> [WORK ITEM]: Skipping all pictures, print exactly the lines below from the one with "left shoulder: (263, 86)" through the final line.
=====
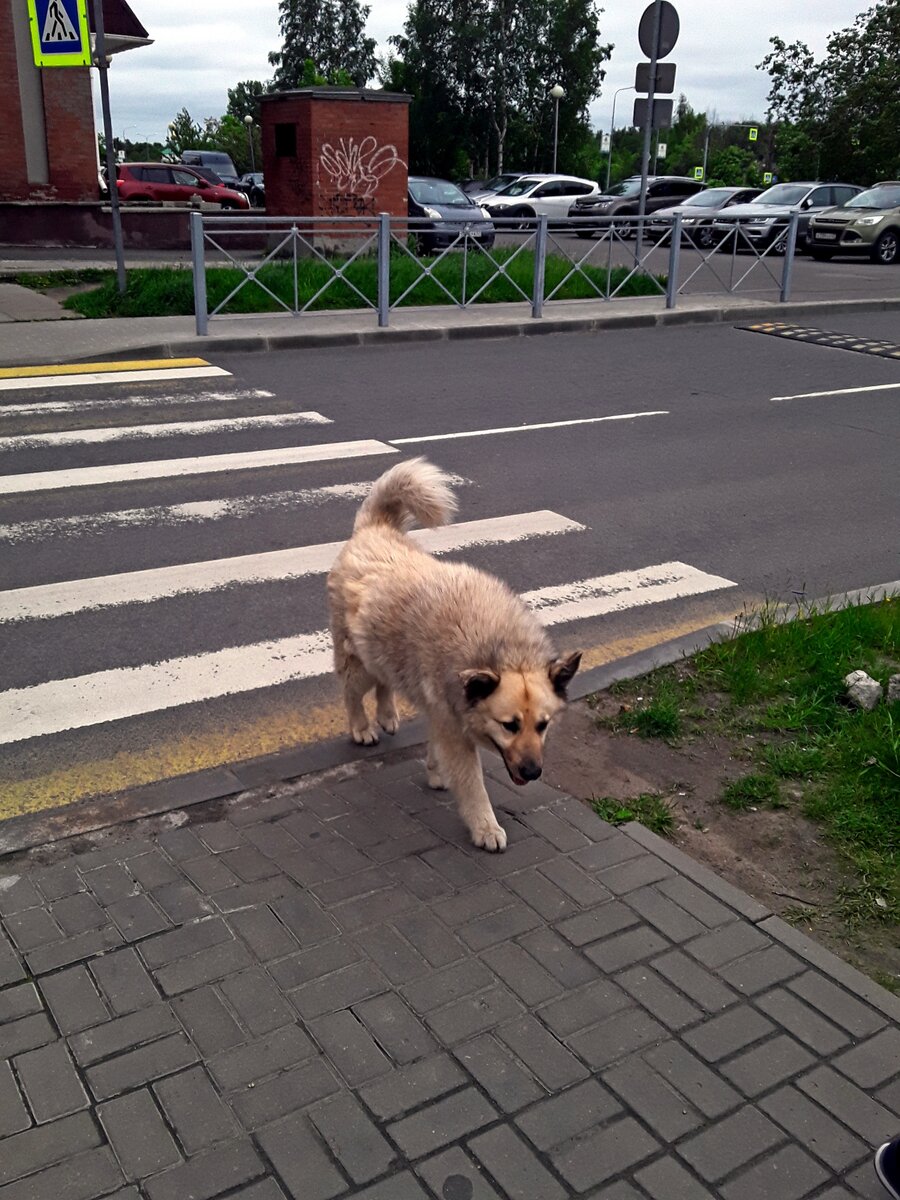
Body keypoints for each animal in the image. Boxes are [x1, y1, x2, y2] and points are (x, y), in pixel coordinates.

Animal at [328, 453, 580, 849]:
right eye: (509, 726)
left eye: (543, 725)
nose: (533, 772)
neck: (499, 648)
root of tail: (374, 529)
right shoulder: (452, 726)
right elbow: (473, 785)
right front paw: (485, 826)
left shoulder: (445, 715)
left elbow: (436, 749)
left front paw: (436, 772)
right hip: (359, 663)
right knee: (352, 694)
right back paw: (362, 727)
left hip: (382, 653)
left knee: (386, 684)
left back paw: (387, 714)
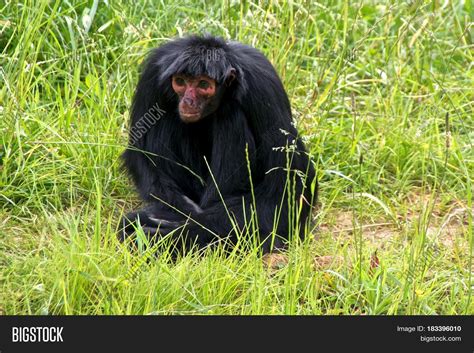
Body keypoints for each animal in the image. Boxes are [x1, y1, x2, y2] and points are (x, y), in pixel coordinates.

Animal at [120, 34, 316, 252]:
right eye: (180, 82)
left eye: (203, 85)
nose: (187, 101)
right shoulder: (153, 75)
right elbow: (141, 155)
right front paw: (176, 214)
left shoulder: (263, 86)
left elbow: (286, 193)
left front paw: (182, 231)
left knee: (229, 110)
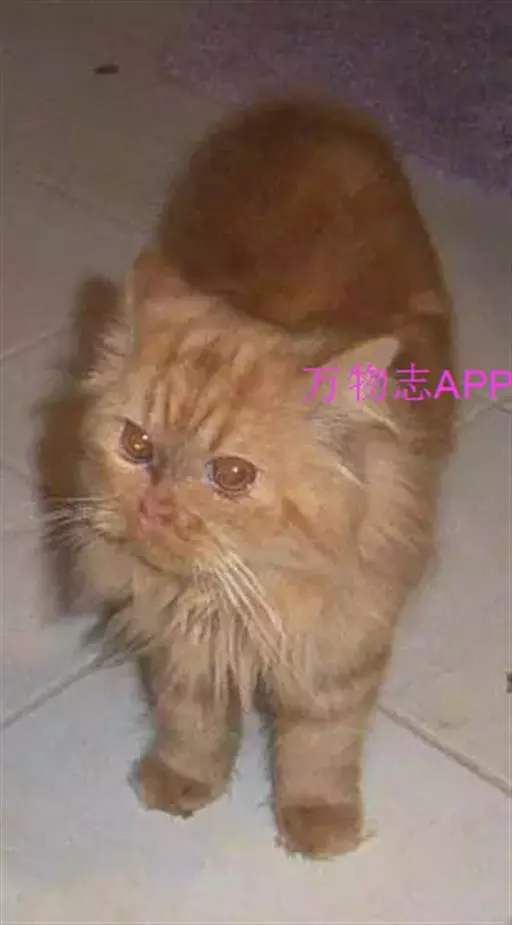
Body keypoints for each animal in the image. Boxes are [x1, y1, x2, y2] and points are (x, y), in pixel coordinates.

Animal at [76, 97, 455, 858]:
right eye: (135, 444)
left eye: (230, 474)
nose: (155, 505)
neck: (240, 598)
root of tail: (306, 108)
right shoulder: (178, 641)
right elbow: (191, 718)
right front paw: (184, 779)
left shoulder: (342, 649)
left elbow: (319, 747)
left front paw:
=====
> [OUTPUT FOR THIS EXERCISE]:
left shoulder: (263, 86)
left elbow: (286, 193)
left front paw: (182, 231)
left knee: (229, 110)
Body keypoints for each animal in the image. Boxes are [x1, y1, x2, y2] and points are (x, y), in pixel coordinates.

Animal at [76, 97, 455, 858]:
right eye: (135, 444)
left eye: (230, 474)
nose: (155, 505)
neck: (240, 598)
root of tail: (306, 108)
right shoulder: (178, 641)
right elbow: (191, 718)
right front paw: (184, 779)
left shoulder: (342, 649)
left elbow: (319, 747)
left front paw:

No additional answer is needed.